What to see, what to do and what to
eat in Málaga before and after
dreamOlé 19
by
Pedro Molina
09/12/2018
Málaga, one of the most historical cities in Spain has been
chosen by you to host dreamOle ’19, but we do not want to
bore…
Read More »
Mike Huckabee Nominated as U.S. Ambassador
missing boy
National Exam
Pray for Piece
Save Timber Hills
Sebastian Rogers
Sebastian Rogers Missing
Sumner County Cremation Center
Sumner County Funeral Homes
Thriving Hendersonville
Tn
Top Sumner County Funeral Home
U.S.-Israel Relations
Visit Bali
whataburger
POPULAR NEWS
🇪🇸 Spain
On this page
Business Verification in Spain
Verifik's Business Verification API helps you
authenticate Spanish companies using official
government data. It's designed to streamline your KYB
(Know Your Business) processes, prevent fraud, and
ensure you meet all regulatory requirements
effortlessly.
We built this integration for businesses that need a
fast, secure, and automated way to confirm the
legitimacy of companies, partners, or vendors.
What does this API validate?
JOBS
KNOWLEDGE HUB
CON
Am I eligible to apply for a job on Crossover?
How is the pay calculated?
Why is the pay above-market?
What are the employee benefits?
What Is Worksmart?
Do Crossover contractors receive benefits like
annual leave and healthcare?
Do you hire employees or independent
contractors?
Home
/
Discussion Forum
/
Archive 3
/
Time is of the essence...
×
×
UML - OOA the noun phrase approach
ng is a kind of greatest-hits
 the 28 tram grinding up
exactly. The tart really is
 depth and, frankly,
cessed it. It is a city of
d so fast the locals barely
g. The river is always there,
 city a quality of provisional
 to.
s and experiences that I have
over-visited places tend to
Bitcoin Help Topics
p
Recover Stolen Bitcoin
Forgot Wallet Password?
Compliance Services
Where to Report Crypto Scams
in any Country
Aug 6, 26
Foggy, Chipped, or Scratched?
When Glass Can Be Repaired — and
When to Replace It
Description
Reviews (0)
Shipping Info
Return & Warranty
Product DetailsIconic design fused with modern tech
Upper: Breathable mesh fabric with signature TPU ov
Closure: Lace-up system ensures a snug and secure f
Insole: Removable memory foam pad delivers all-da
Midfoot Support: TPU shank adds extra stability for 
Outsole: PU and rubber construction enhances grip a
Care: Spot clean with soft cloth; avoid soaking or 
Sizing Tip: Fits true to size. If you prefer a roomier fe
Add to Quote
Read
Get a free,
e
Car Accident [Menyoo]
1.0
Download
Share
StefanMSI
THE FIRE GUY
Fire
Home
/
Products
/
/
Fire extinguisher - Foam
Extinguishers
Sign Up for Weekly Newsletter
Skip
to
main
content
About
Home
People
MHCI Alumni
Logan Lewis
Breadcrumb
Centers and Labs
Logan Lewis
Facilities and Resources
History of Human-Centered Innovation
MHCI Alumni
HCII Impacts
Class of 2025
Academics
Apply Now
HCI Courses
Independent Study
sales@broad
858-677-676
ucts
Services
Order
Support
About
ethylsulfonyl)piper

### EXERCISE
Print again the lines of the entries above that fall between the line holding "Verifik's Business Verification API helps you" and the line holding "Facilities and Resources", inclusive, exactly as they stand.

### ANSWER FOR THIS EXERCISE
Verifik's Business Verification API helps you
authenticate Spanish companies using official
government data. It's designed to streamline your KYB
(Know Your Business) processes, prevent fraud, and
ensure you meet all regulatory requirements
effortlessly.
We built this integration for businesses that need a
fast, secure, and automated way to confirm the
legitimacy of companies, partners, or vendors.
What does this API validate?
JOBS
KNOWLEDGE HUB
CON
Am I eligible to apply for a job on Crossover?
How is the pay calculated?
Why is the pay above-market?
What are the employee benefits?
What Is Worksmart?
Do Crossover contractors receive benefits like
annual leave and healthcare?
Do you hire employees or independent
contractors?
Home
/
Discussion Forum
/
Archive 3
/
Time is of the essence...
×
×
UML - OOA the noun phrase approach
ng is a kind of greatest-hits
 the 28 tram grinding up
exactly. The tart really is
 depth and, frankly,
cessed it. It is a city of
d so fast the locals barely
g. The river is always there,
 city a quality of provisional
 to.
s and experiences that I have
over-visited places tend to
Bitcoin Help Topics
p
Recover Stolen Bitcoin
Forgot Wallet Password?
Compliance Services
Where to Report Crypto Scams
in any Country
Aug 6, 26
Foggy, Chipped, or Scratched?
When Glass Can Be Repaired — and
When to Replace It
Description
Reviews (0)
Shipping Info
Return & Warranty
Product DetailsIconic design fused with modern tech
Upper: Breathable mesh fabric with signature TPU ov
Closure: Lace-up system ensures a snug and secure f
Insole: Removable memory foam pad delivers all-da
Midfoot Support: TPU shank adds extra stability for 
Outsole: PU and rubber construction enhances grip a
Care: Spot clean with soft cloth; avoid soaking or 
Sizing Tip: Fits true to size. If you prefer a roomier fe
Add to Quote
Read
Get a free,
e
Car Accident [Menyoo]
1.0
Download
Share
StefanMSI
THE FIRE GUY
Fire
Home
/
Products
/
/
Fire extinguisher - Foam
Extinguishers
Sign Up for Weekly Newsletter
Skip
to
main
content
About
Home
People
MHCI Alumni
Logan Lewis
Breadcrumb
Centers and Labs
Logan Lewis
Facilities and Resources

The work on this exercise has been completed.